The answer was that Apple’s network of store distributors was actually so small that competing against them wasn’t a problem. In other words, Apple had nothing to lose. At the time, most computer stores sold Windows PCs because that’s what most people were familiar using at work.
So rather then try to sell Macintosh computers, most stores spent the bulk of their time and energy trying to sell Windows PCs. Therefore Apple had nothing to lose by upsetting retail stores since the retail stores weren’t interested in selling Macintosh computers in the first place.
While retail space was expensive, Apple sold mostly premium-priced products to customers willing to pay more for better service and products. Despite capturing such a low percentage of the computer market, profits from the Macintosh were actually much higher than similar Windows PCs. When Apple introduced the iPod, suddenly the company had little competition. When Apple introduced the iPhone, they also had almost no competition. When Apple introduced the iPad, once again they had little competition.
The real genius of the Apple Stores wasn’t the expensive retail space, but the fact that you could buy products that other retailers weren’t selling, you could get help from a real human being (as opposed to calling a toll-free number to talk to someone in another country who tried to turn you into your own computer technician to troubleshoot your PC), and you could see and try all of Apple’s products in a clean, inviting setting without any pressure from sales people to buy anything.
In comparison, buying a Windows PC was often a horrible shopping experience. Windows PCs confused and intimidated people with a laundry list of technical specifications. To lower costs, PC manufacturers booby trapped their computers with bloatware, software from third-parties that often slowed down a computer and took up space while being difficult for the average person to uninstall and delete. Buying a Windows PC was an exercise in frustration.
On the other hand, buying anything through the Apple Store was fun, easy, and far less intimidating. You saw a product you liked, you could try it for as long as you wished, and you could buy it without having to wait in line at a cash register. If you needed help, you could bring it back and talk to an expert at the Genius Bar who would stay with you until the problem was fixed.
The secret to Apple Stores was having products that people wanted, making the shopping experience fun and easy, and providing customer service to reduce any sense of frustration.
Within a few years, Apple Stores now earn the highest profits per square foot than any other retailer on the planet. Apple is now opening stores all over the world, despite having a minority share of the computer market, a minority share of the smartphone market, a majority share of the tablet market, and possibly a majority share of the wearable computer market.

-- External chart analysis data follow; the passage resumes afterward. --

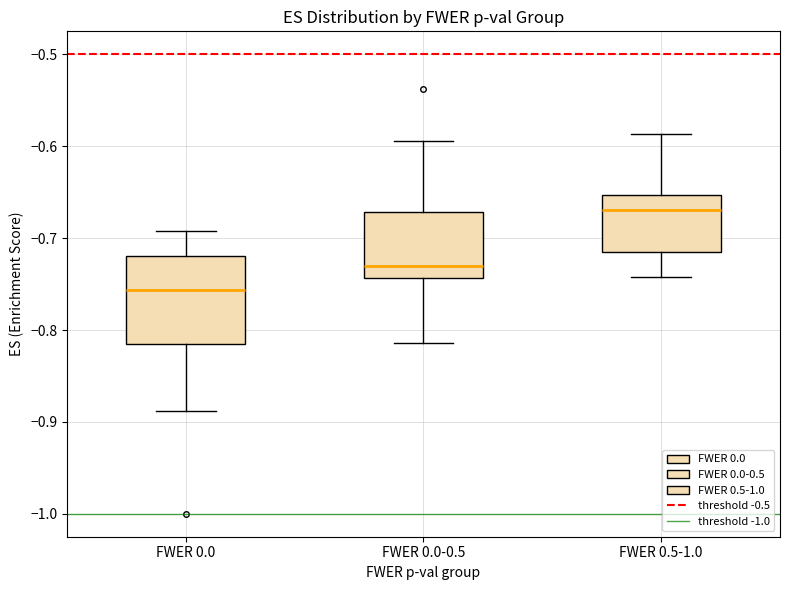

Reading left to right, read every box against the y-axis: the position of its median line, the range the box covers, and the ends of its whiskers. The values are not printed on the chart, so give them approximately, as read against the axis.

FWER 0.0: median -0.76, box -0.82 to -0.72, whiskers -0.89 to -0.69
FWER 0.0-0.5: median -0.73, box -0.74 to -0.67, whiskers -0.81 to -0.59
FWER 0.5-1.0: median -0.67, box -0.72 to -0.65, whiskers -0.74 to -0.59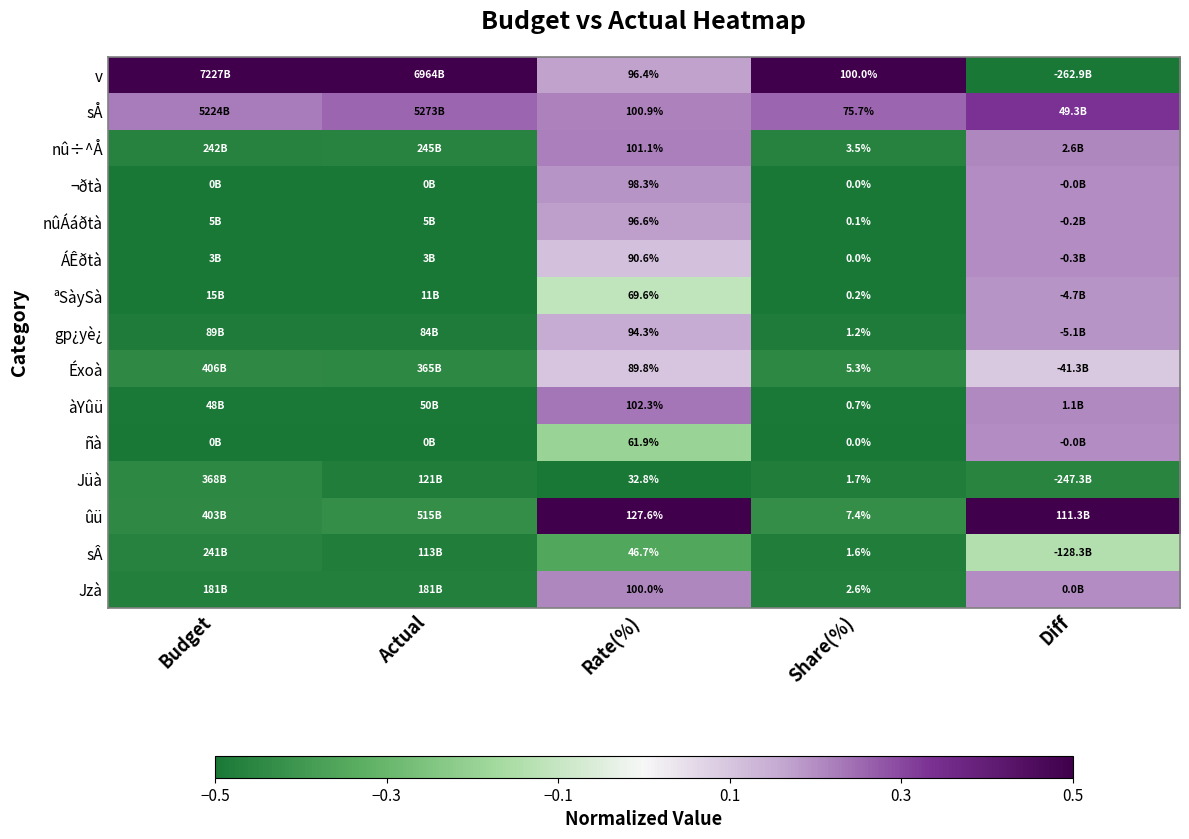

At which label is Jüà closest to 0?

Budget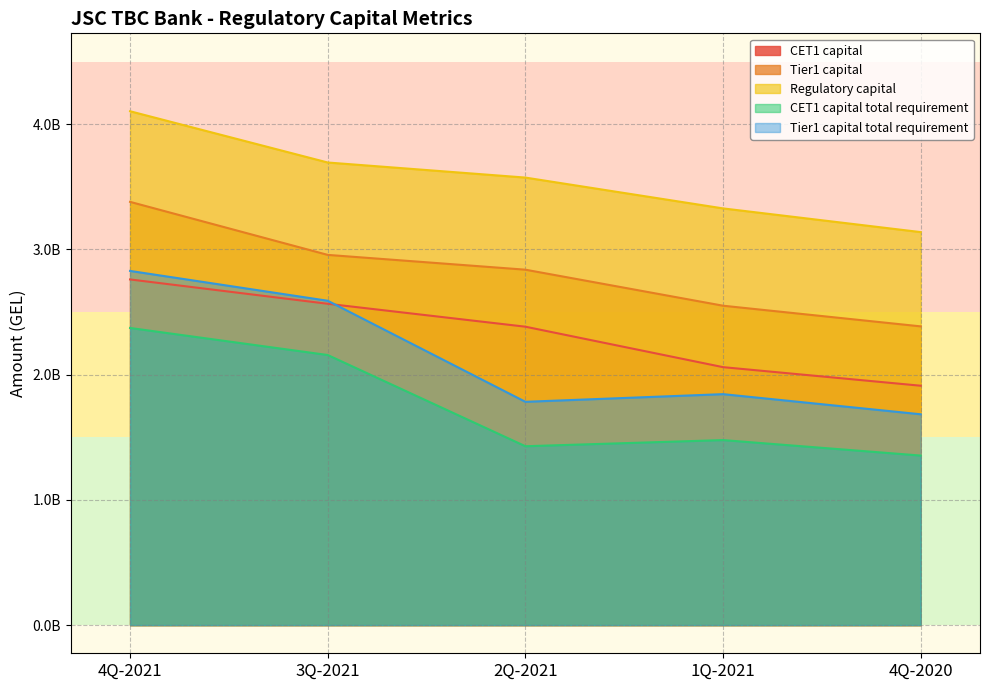

What is the label of the 5th point from the right?

4Q-2021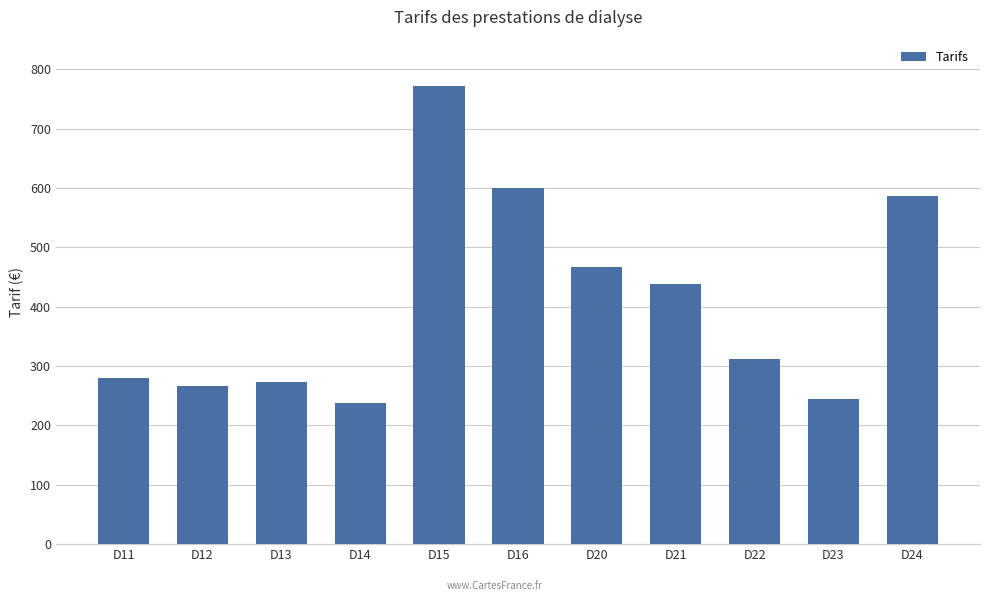

At which label is the value closest to 505?

D20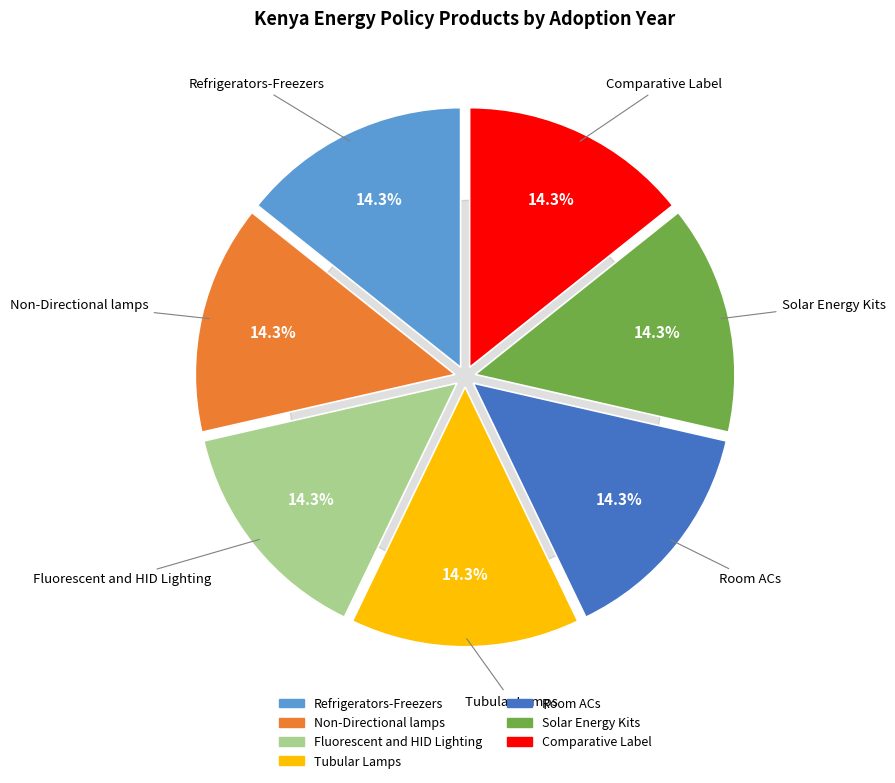

Is it true that Comparative Label is 14% of the pie?

True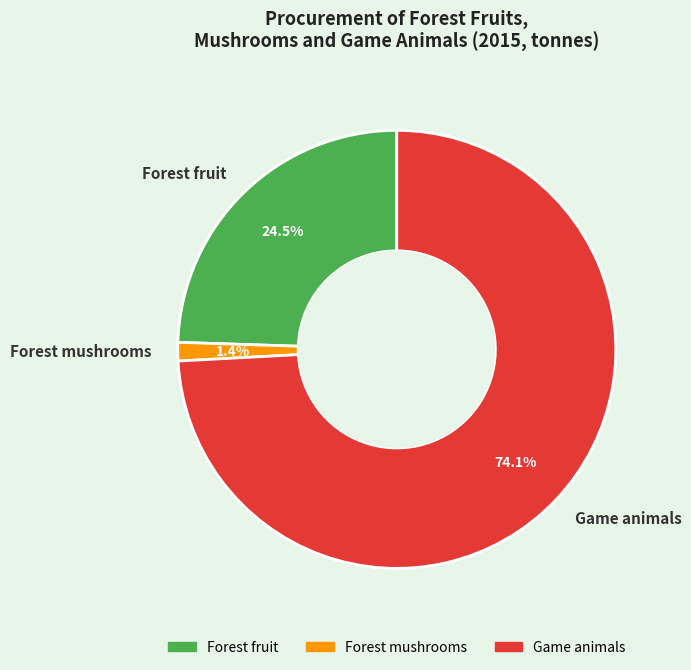

To the nearest percent, what is the average slice percentage?

33%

The key to Apple Stores is the same key to their success in their other products. Solve the customer’s problems easily, make the experience enjoyable, and make them feel they got value for their purchase no matter how much it might be.
On the other hand, buying a Windows PC means dealing with pre-installed bloatware that will slow down your computer and technical support that’s frustrating and time-consuming to use. The only redeeming factor of Windows PCs is their low prices that made you feel you got a bargain until you needed customer service.
Apple Stores simply worked to keep customers happy so they could become repeat, loyal customers. Over time, this small group of happy Apple customers became a global army of happy Apple customers, all because Apple focused, not on deceiving and cheating the public, but by making the customer happy.
Curiously, that’s one feature of Apple that rivals have yet to copy.